Clap de fin pour le festival international des musiques d'influence Twarab. Durant trois jours, les amoureux de courant musical en ont eu pour leurs ouïes.
L'Alliance Française et son directeur Jean Rémy Guedon ont tenu leur promesse d'organiser aux Comores un festival international de musique. Avec des moyens très limités, ils ont pu faire venir tout frais payant des groupes de Zanzibar (Taara Jazz, Uwaridi) et des autres îles de l'archipel (Komi de Maore, Soubi de Mwali et Saif el watoine Ndzuani) sans oublier les artistes de Ngazidja tels que Salim Ali Amir, Cheikh MC, Sambeco mais, aussi des nombreux groupes de femmes qui ont animé avec leurs chants traditionnels (tari, mawumbio...) ces trois jours de festival.
Si le spectacle était au rendez-vous, on ne peut dire autant des autorités en tête desquelles on retrouve le ministère de la culture, qui a joué les abonnés absents. Une absence remarquée et commentée dans les couloirs de l'Alliance Française. Une absence qui relance la polémique sur le rôle du ministère de la culture. Rattachée au ministère de la jeunesse, de l'emploi, des sports, du travail et des arts, la culture a du mal à exister car n'étant pas une priorité des gouvernants malgré les discours de circonstances.
Il suffit de voir le budget consacré (1 108 189 815 kmf) dans la loi des finances initiale pour l'exercice 2022, pour comprendre la place de la culture dans les plans du gouvernement.
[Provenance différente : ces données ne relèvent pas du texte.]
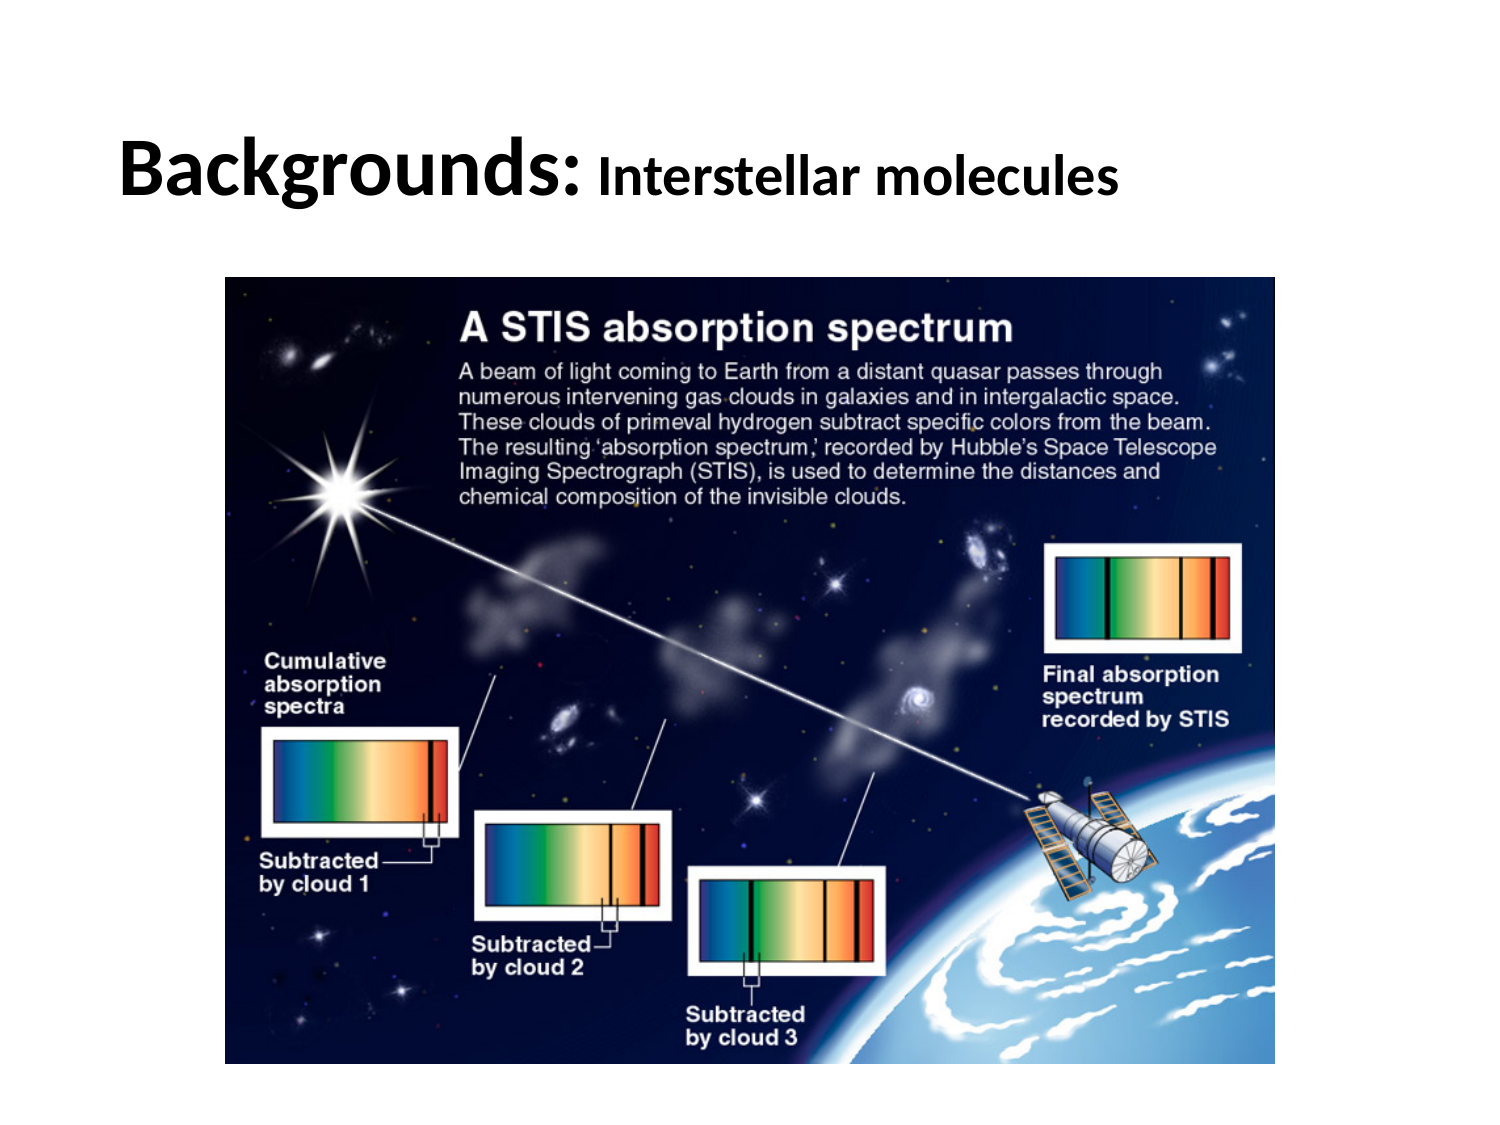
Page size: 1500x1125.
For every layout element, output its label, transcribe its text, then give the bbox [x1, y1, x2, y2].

picture [225, 277, 1275, 1064]
title Backgrounds: Interstellar molecules [103, 59, 1397, 278]
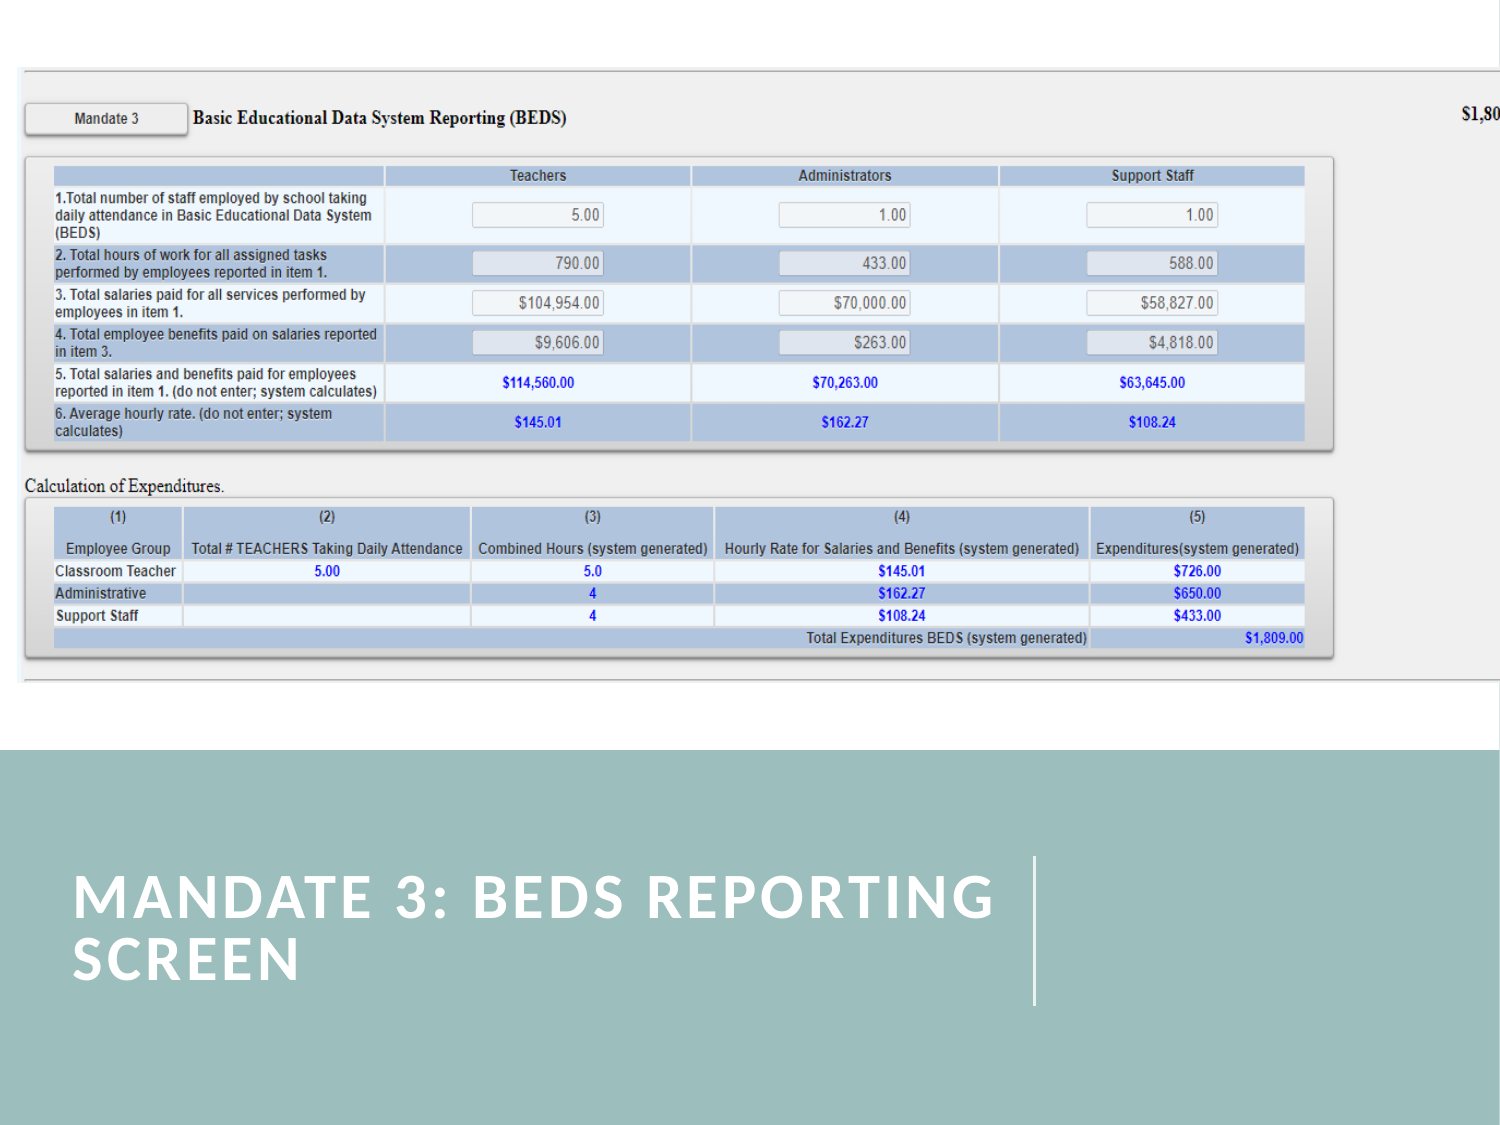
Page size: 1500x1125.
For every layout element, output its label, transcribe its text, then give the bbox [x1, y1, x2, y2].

text_box [0, 0, 1500, 749]
picture [16, 67, 1500, 684]
text_box [0, 749, 1500, 1125]
title Mandate 3: BEDS Reporting Screen [57, 811, 1052, 1052]
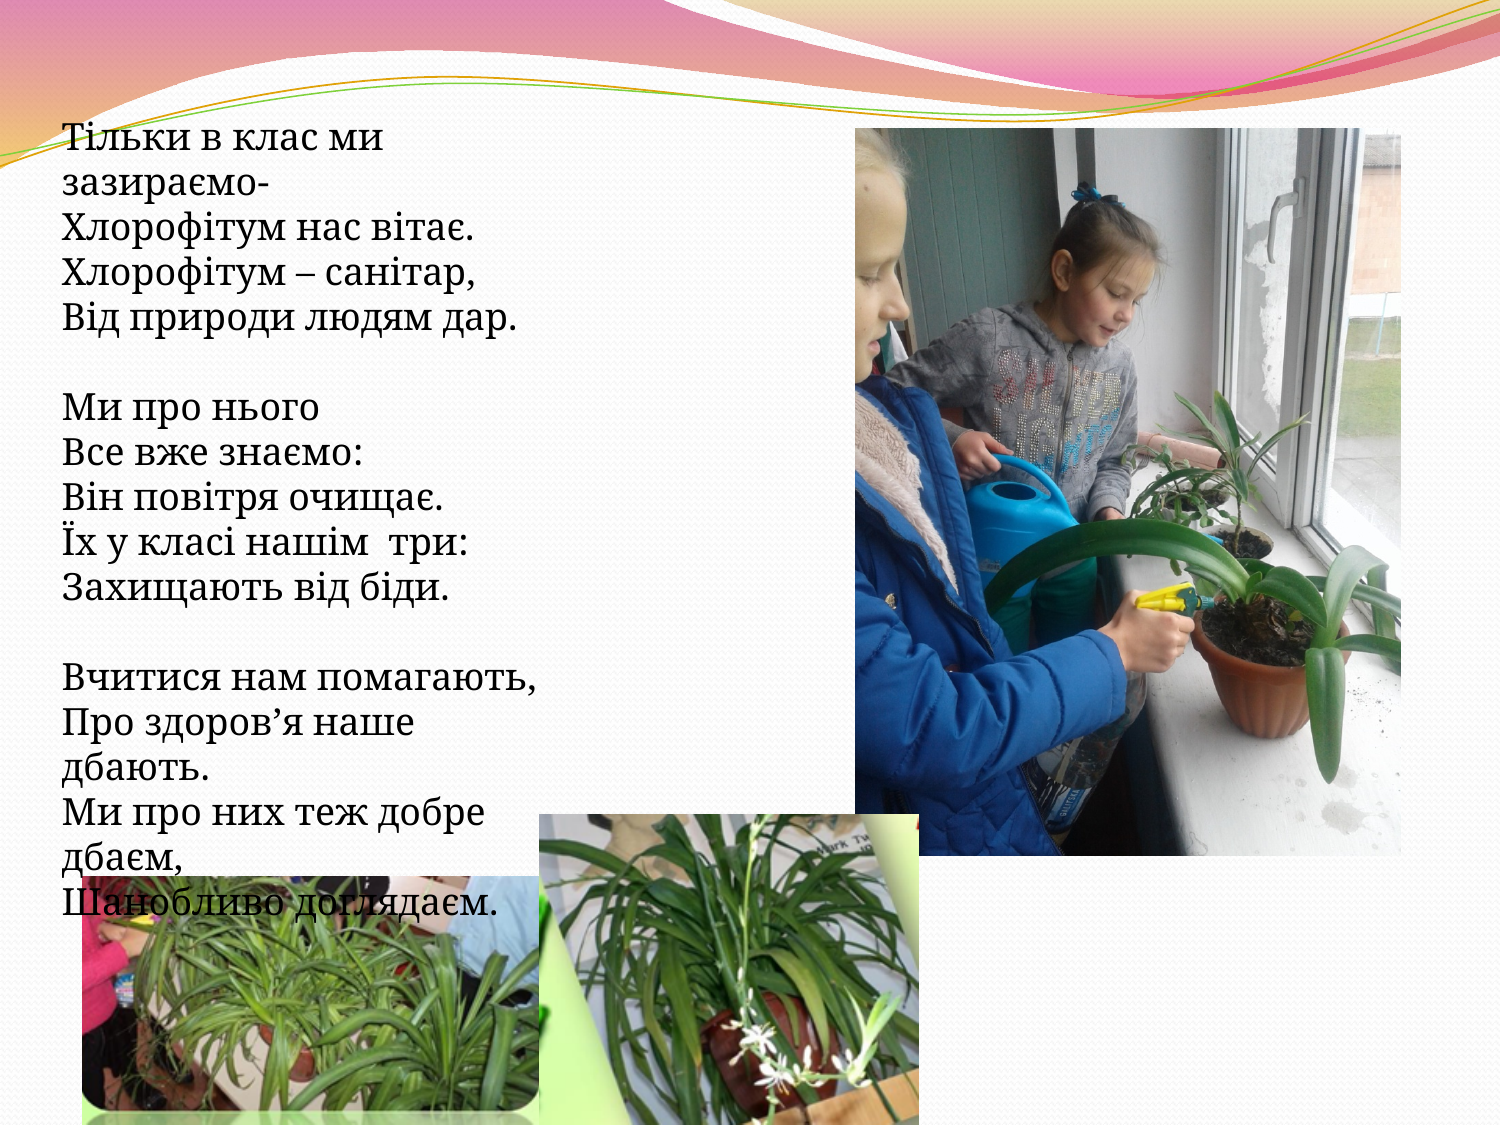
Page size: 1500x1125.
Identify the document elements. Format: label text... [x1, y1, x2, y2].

table_cell [90, 815, 538, 876]
picture [81, 876, 533, 1125]
picture [538, 128, 1401, 1125]
text_box Тільки в клас ми зазираємо- Хлорофітум нас вітає. Хлорофітум – санітар, Від природи людям дар. Ми про нього Все вже знаємо: Він повітря очищає. Їх у класі нашім три: Захищають від біди. Вчитися нам помагають, Про здоров’я наше дбають. Ми про них теж добре дбаєм, Шанобливо доглядаєм. [46, 105, 563, 931]
table_cell [74, 877, 81, 931]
Si on essaie de pousser le raisonnement un peu plus loin, naïvement on découvre que les cinq départements qui composent ce ministère, l'art et la culture étant un seul bloc, que chacun a un budget de 221 637 963 kmf en supposant que le budget soit égalitaire entre ces départements. La désertion du ministère de tutelle dans une activité d'une telle ampleur suscite de nombreuses interrogations quant à la politique culturelle du pays et remet au centre du débat public la place des événements culturels et leur pérennité.
En 2017, dans une interview à le revue JOAL, l'écrivain Mab El-Had attirait l'attention sur les risques de voir disparaître les évènements culturels dans nôtres pays. « Ces événements ont été pour la plupart délaissés faute de manque de financements », disait-il. Le poète faisait référence à des évènements tels que le salon du livre, la journée Mbaye Trambwe (17 juin) mais aussi le Gamboussi d'or. Initié par le président Azali après sa prise du pouvoir de 1999, le Gamboussi d'or a eu par la suite moins de succès avec ses successeurs. Dans un pays où la culture de la continuité est quasi-inexistante, les choses se font et défont au gré des changements de régimes, rien ne dure tout est temporaire.
Présent tout au long du festival, l'ancien président de l'Assemblée nationale Mohamed Saïd Abdallah Mchangama déplore l'absence du ministre de la culture et du gouvernement en tant que tel. « Non seulement ils auraient dû participer mais, aussi soutenir. Je ne sais pas ce qui s'est passé, je ne sais pas s'il y 'a quelque chose outre le je m'enfoutisme ou la négligence habituelle de nos autorités », lance-t-il. Et le président de montrer l'importance de la musique dans un pays. « La musique est importante pour un pays car, à travers elle on vit l'histoire du pays, la souffrance, les combats, les joies, les avancées. La musique est aussi une industrie qui fait employer beaucoup de monde », explique-t-il. Mais au-delà des considérations politiques de la chose, il regrette surtout la perte du savoir faire comorien. « On se rend compte qu'on a beaucoup perdu de notre savoir faire musical, je parle en instruments. Presque les orchestres comoriens qui sont là, on voit très peu les tambours, les misondro, les tambourins, même si à Mohéli et un peu à Anjouan il y 'a des artistes qui continuent à les utiliser », souligne-t-il.
Un constat largement partagé par bon nombre de nos citoyens, qui voient de jour en jour, le dépérissement de la culture comorienne comme un fatalisme. On n’a pas de recette miracle à proposer mais, tout le monde le sait, qu'un peuple qui délaisse sa culture perd tout identité. Le chimiste français Émile Henriot disait d'ailleurs à ce propos : « La culture c'est ce qui demeure dans l'homme lorsqu'il a tout oublié ». Sauf si nos décideurs pensent à l'image de Théophile Gautier que la musique serait « le plus coûteux de tous les bruits ».